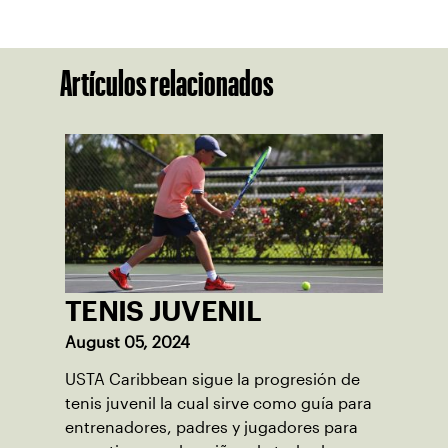
Artículos relacionados
TENIS JUVENIL
August 05, 2024
USTA Caribbean sigue la progresión de
tenis juvenil la cual sirve como guía para
entrenadores, padres y jugadores para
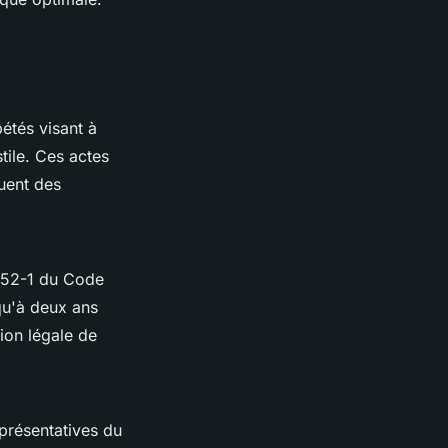
étés visant à
tile. Ces actes
guent des
1152-1 du Code
qu'à deux ans
ion légale de
eprésentatives du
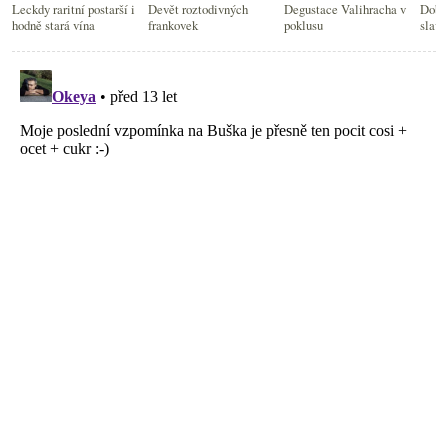
Leckdy raritní postarší i
Devět roztodivných
Degustace Valihracha v
Dobři
hodně stará vína
frankovek
poklusu
slavn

***

## Task item
Copy the records exactly. Skip the images.

## Your response
Artículos relacionados
TENIS JUVENIL
August 05, 2024
USTA Caribbean sigue la progresión de
tenis juvenil la cual sirve como guía para
entrenadores, padres y jugadores para
étés visant à
tile. Ces actes
guent des
1152-1 du Code
qu'à deux ans
ion légale de
eprésentatives du
Leckdy raritní postarší i
Devět roztodivných
Degustace Valihracha v
Dobři
hodně stará vína
frankovek
poklusu
slavn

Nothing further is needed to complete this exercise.